Thursday, March 27, 2008

Direct versus Indirect Cooking

There are two methods to grill food over a gas, wood, charcoal, or infrared - direct or indirect cooking. Using the direct heat method, the food item is placed directly over the flame or coals. This method exposes the food item to very hot temperatures, often in excess of 500F or 900F for infrared grills. This is the fastest way to cook food items on a grill. The food items are cooked by the flames and radiant heat coming from the heat source of the grill. The direct heat method is used for grilling steaks, hamburgers, hot dogs, sausage, pork chops and skewers. The food items must be carefully monitored and turned frequently so as to not burn them.
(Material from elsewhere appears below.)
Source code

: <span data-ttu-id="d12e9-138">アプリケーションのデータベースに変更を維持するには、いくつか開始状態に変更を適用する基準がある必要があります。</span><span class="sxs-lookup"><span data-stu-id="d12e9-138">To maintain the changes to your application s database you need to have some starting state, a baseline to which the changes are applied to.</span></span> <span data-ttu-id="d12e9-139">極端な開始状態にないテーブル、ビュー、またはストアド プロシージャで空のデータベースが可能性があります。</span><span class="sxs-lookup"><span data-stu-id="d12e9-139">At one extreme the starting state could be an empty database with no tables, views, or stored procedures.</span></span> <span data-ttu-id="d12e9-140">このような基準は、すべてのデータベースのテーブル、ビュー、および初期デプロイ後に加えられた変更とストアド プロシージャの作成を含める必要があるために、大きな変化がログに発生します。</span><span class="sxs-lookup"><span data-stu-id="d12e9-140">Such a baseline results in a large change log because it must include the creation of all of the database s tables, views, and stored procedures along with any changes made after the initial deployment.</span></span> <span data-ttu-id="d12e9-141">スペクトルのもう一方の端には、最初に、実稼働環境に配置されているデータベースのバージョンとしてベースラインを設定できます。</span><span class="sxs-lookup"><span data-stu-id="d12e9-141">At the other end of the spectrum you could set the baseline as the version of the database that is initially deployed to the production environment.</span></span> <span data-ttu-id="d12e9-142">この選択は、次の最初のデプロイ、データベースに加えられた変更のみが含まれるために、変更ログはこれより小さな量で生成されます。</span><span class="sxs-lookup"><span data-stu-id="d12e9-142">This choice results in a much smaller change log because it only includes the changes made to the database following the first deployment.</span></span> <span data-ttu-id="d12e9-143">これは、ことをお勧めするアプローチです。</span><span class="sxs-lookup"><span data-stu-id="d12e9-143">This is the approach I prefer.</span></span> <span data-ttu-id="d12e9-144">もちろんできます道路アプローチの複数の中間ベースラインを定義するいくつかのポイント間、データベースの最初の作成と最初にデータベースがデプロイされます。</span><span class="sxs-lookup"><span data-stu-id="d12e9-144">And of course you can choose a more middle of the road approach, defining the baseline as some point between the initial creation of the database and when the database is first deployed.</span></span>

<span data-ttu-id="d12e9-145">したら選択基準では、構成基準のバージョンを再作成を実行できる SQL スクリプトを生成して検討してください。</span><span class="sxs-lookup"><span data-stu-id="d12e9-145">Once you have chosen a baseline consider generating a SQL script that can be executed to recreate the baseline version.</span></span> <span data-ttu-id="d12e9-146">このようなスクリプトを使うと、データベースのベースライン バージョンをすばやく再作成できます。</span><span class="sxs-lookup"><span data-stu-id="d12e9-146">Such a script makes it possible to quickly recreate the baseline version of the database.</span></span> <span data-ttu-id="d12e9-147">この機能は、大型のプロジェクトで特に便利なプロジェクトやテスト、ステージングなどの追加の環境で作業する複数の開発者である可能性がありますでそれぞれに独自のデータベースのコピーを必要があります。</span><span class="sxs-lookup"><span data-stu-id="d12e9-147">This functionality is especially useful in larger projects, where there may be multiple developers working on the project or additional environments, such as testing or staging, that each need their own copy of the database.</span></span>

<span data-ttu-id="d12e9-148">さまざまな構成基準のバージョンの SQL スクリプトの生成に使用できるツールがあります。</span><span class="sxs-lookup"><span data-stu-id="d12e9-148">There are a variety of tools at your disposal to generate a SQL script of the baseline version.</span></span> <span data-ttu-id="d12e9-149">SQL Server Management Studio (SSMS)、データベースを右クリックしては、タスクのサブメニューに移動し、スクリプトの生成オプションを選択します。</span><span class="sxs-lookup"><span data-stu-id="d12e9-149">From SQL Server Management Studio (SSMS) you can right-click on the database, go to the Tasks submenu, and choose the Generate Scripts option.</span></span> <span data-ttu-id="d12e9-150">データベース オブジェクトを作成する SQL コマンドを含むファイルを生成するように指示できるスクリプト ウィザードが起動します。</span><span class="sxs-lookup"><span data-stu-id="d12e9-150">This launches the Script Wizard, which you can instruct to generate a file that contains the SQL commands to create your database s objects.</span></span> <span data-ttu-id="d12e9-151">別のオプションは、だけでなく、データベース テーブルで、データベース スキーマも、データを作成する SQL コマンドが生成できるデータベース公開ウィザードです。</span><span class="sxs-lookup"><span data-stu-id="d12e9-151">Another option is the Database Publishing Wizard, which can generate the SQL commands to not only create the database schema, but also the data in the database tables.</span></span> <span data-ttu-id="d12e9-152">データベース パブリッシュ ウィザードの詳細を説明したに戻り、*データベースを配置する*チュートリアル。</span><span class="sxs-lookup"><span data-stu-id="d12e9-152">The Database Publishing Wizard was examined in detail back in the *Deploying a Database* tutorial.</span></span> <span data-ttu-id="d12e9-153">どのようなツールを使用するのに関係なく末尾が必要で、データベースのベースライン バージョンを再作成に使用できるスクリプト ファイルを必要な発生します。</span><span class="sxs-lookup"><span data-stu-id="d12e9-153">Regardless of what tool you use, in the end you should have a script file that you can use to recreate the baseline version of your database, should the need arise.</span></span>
Using indirect heat, you place the food item so that it is not directly over flames or coals. This is done by having the fire or coals on only one section of the grill and placing the food item on a part of the cooking grill opposite the flames or coals - for example, having the burners going on the right side of a gas grill but off on the left side or placing the coals on the right side of the grill and no coals on the left side. In a charcoal grill, when indirect grilling it is best to place a foil pan of water under the food to keep it from drying out. Using the indirect grilling method is best for large cuts of meat or bone-in poultry. It allows the food to cook all the way through without burning or charring on the outside of the meat.
On the Big Green Egg there is a plate setter insert (pictured here) that you place under the grill rack to facilitate indirect cooking, no BGEggHead should be without one! Other examples of items that are used for indirect cooking on the BGE include Baking Stones (also pictured here).